Heidenheim Kein Extra-Bus für Grundschulförderkinder?

Heidenheim / Silja Kummer 02.02.2019
Förderklassen-Lehrerin Sabine Bodenmüller beklagt, dass Eltern ihrer Schüler Fahrtkosten nicht erstattet werden.

Manche Kinder sind einfach noch nicht so weit: Zwar sollten sie altersmäßig eingeschult werden, aber ihre Entwicklung lässt dies nicht zu. Für sie gibt es Grundschulförderklassen, in denen sie auf die Einschulung im kommenden Schuljahr vorbereitet werden. Dafür müssen die Kinder aber an die Bergschule, egal, wo im Stadtgebiet sie wohnen.

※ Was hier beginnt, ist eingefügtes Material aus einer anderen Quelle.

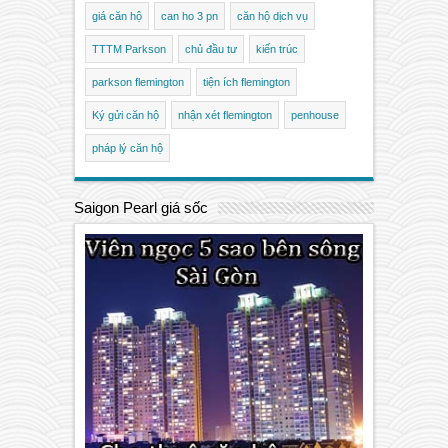
giá căn hộ
can ho 3 pn
căn hộ dịch vụ
TTTM Parkson
chủ đầu tư
kiến trúc
parkson flemington
tiện ích flemington
Ký gửi căn hộ
nhận xét flemington
penhouse
pháp lý căn hộ
Saigon Pearl giá sốc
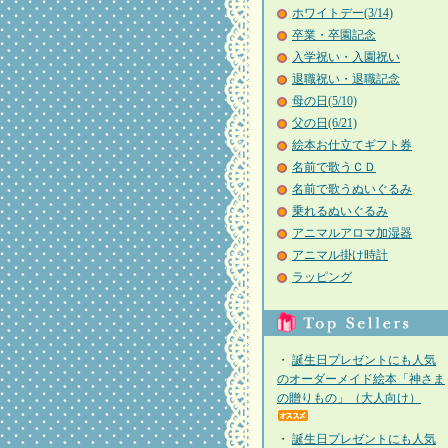
ホワイトデー(3/14)
卒業・卒園記念
入学祝い・入園祝い
退職祝い・退職記念
母の日(5/10)
父の日(6/21)
絵本お仕立てギフト券
名前で歌うＣＤ
名前で歌うぬいぐるみ
乗れるぬいぐるみ
アニマルアロマ加湿器
アニマル掛け時計
ラッピング
・
誕生日プレゼントにも人気
のオーダーメイド絵本「神さま
の贈りもの」（大人向け）
・
誕生日プレゼントにも人気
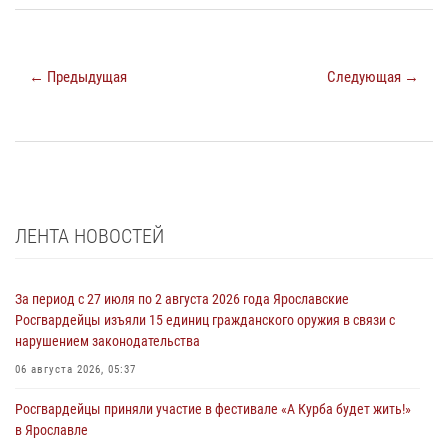
← Предыдущая
Следующая →
ЛЕНТА НОВОСТЕЙ
За период с 27 июля по 2 августа 2026 года Ярославские
Росгвардейцы изъяли 15 единиц гражданского оружия в связи с
нарушением законодательства
06 августа 2026, 05:37
Росгвардейцы приняли участие в фестивале «А Курба будет жить!»
в Ярославле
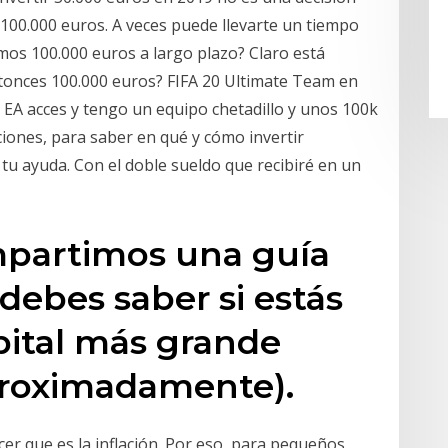
 100.000 euros. A veces puede llevarte un tiempo
os 100.000 euros a largo plazo? Claro está
ntonces 100.000 euros? FIFA 20 Ultimate Team en
EA acces y tengo un equipo chetadillo y unos 100k
ciones, para saber en qué y cómo invertir
tu ayuda. Con el doble sueldo que recibiré en un
mpartimos una guía
debes saber si estás
pital más grande
proximadamente).
r que es la inflación. Por eso, para pequeños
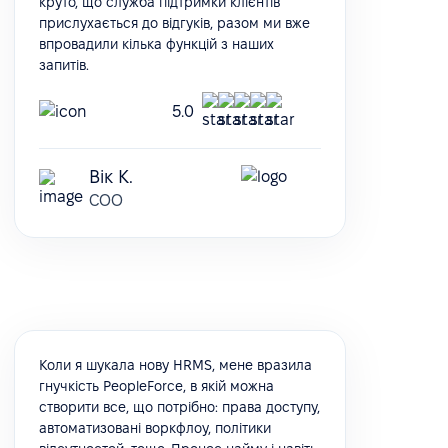
круто, що служба підтримки клієнтів
прислухається до відгуків, разом ми вже
впровадили кілька функцій з наших
запитів.
5.0
Вік К.
COO
Коли я шукала нову HRMS, мене вразила
гнучкість PeopleForce, в якій можна
створити все, що потрібно: права доступу,
автоматизовані воркфлоу, політики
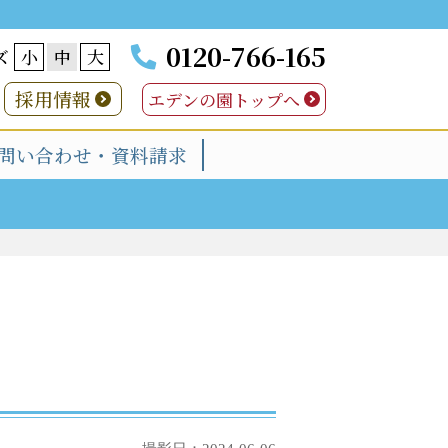
0120-766-165
ズ
小
中
大
採用情報
エデンの園トップへ
問い合わせ・資料請求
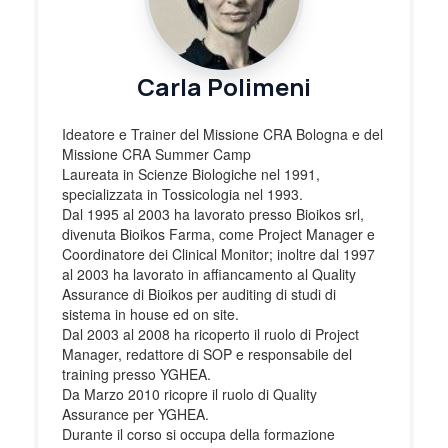
Carla Polimeni
Ideatore e Trainer del Missione CRA Bologna e del
Missione CRA Summer Camp
Laureata in Scienze Biologiche nel 1991,
specializzata in Tossicologia nel 1993.
Dal 1995 al 2003 ha lavorato presso Bioikos srl,
divenuta Bioikos Farma, come Project Manager e
Coordinatore dei Clinical Monitor; inoltre dal 1997
al 2003 ha lavorato in affiancamento al Quality
Assurance di Bioikos per auditing di studi di
sistema in house ed on site.
Dal 2003 al 2008 ha ricoperto il ruolo di Project
Manager, redattore di SOP e responsabile del
training presso YGHEA.
Da Marzo 2010 ricopre il ruolo di Quality
Assurance per YGHEA.
Durante il corso si occupa della formazione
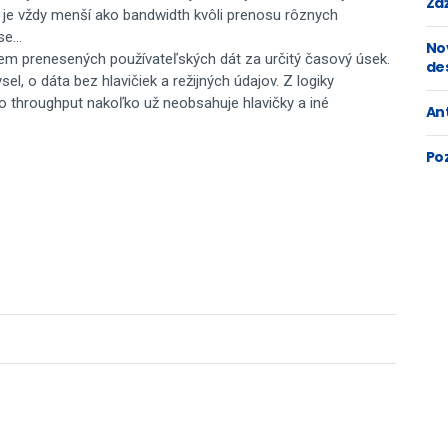
Zaž
t je vždy menší ako bandwidth kvôli prenosu rôznych
e...
No
jem prenesených používateľských dát za určitý časový úsek.
de
el, o dáta bez hlavičiek a režijných údajov. Z logiky
o throughput nakoľko už neobsahuje hlavičky a iné
An
Po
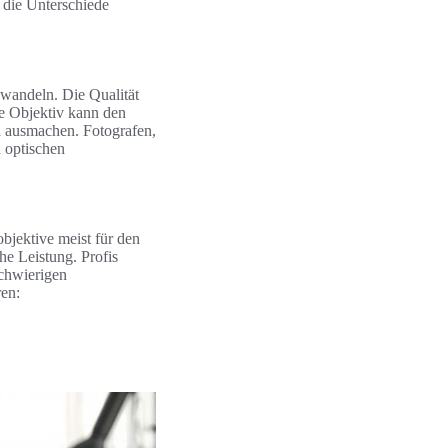
 die Unterschiede
uwandeln. Die Qualität
ge Objektiv kann den
d ausmachen. Fotografen,
n optischen
bjektive meist für den
he Leistung. Profis
schwierigen
en:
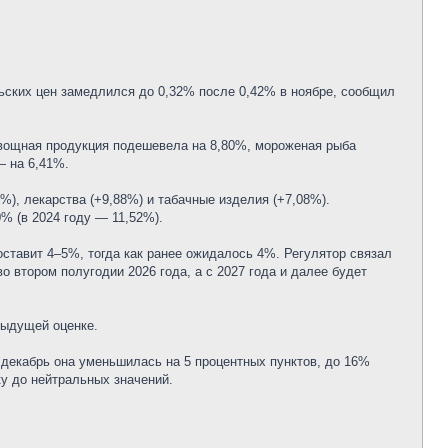
льских цен замедлился до 0,32% после 0,42% в ноябре, сообщил
овощная продукция подешевела на 8,80%, мороженая рыба
— на 6,41%.
%), лекарства (+9,88%) и табачные изделия (+7,08%).
% (в 2024 году — 11,52%).
оставит 4–5%, тогда как ранее ожидалось 4%. Регулятор связал
 втором полугодии 2026 года, а с 2027 года и далее будет
дыдущей оценке.
 декабрь она уменьшилась на 5 процентных пунктов, до 16%
у до нейтральных значений.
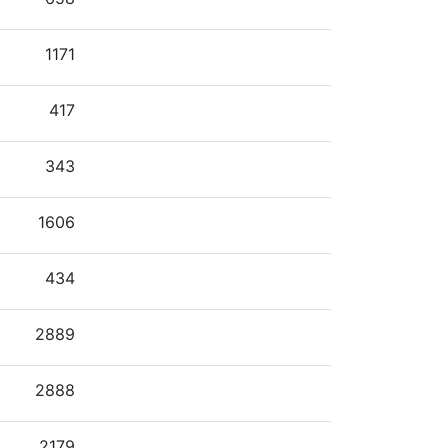
1171
417
343
1606
434
2889
2888
2179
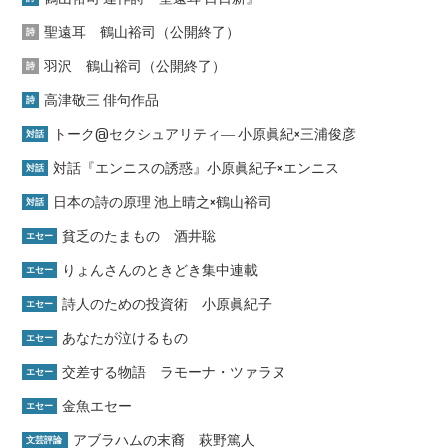
聖遠耳 鶴山裕司（公開終了）
詩
羽沢 鶴山裕司（公開終了）
詩
高津敬三 俳句作品
詩
トーク@セクシュアリティ― 小原眞紀×三浦俊彦
対話
対話『エンニスの誘惑』小原眞紀子×エンニス
対話
日本の詩の原理 池上晴之×鶴山裕司
対話
貧乏のたまもの 酒井聡
エセー
りょんさんのときどき集中連載
エセー
詩人のための投資術 小原眞紀子
エセー
あなたが泣けるもの
エセー
交差する物語 ラモーナ・ツァラヌ
エセー
金魚エセー
エセー
アブラハムの末裔 萩野篤人
文芸評論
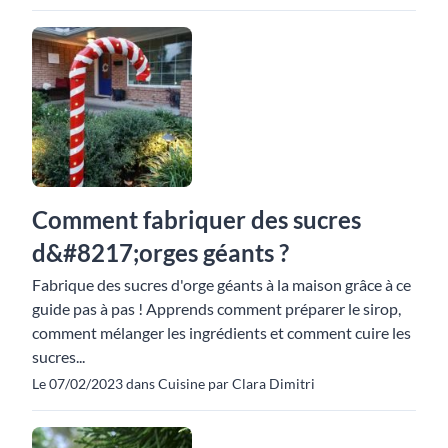
Comment fabriquer des sucres
d&#8217;orges géants ?
Fabrique des sucres d'orge géants à la maison grâce à ce
guide pas à pas ! Apprends comment préparer le sirop,
comment mélanger les ingrédients et comment cuire les
sucres...
Le 07/02/2023 dans Cuisine par Clara Dimitri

Den Schulweg sieht Sabine Bodenmüller, die die Grundschulförderklasse leitet, für manche Kinder als Problem: „Bis vor drei Jahren wurden alle Kinder, die weiter von der Schule weg wohnen, mit einem Kleinbus direkt zur Schule gebracht“, berichtet sie. Das Landratsamt übernahm die Kosten bis auf einen Eigenanteil der Eltern. Heute würden nur Kinder mit einem solchen Schülerfahrzeug mitgenommen, die weiter als drei Kilometer von der Schule entfernt wohnen. „Es gibt Kinder, deren Eltern können es nicht leisten, den zweieinhalb Kilometer langen Schulweg zum Beispiel von den Reutenen zu bewältigen“, sagt Bodenmüller – etwa, weil sie kein Auto haben oder Geschwisterkinder in eine andere Schule begleitet werden müssen.

Soziale Gründe gelten nicht

Das Landratsamt, das für die Schülerbeförderung zuständig ist, verweist auf die Satzung, gemäß derer die Kosten für öffentliche Verkehrsmittel erstattet werden. Besondere Schülerfahrzeuge wie Kleinbusse oder Taxis werden nur bezahlt, wenn der Schulweg länger als drei Kilometer ist oder das Kind aus gesundheitlichen Gründen den Weg nicht bewältigen kann. Pädagogische oder soziale Gründe sowie die Gewährleistung der Einhaltung der Schulpflicht hingegen würden nicht gelten. Diese Satzung gelte schon seit den 1980er-Jahren, es habe sich laut Landratsamt seither nichts geändert.

Sabine Bodenmüller mag der Argumentation nicht folgen: „Der öffentliche Nahverkehr ist doch keine Alternative für ein sechsjähriges Kind“, sagt sie. Und dass die Kinder in einen anderen Schulbezirk müssen, sei ja in deren Förderbedarf begründet. Im Landratsamt sieht man das anders: Ziel sei es, auch Schüler mit sonderpädagogischem Förderbedarf „möglichst frühzeitig zur Nutzung und Teilhabe an öffentlichen Verkehrsmitteln zu befähigen.“ Zur Unterstützung bietet man an, dass ein Elternteil das Kind bis zu zehn Schultage lang begleiten könne.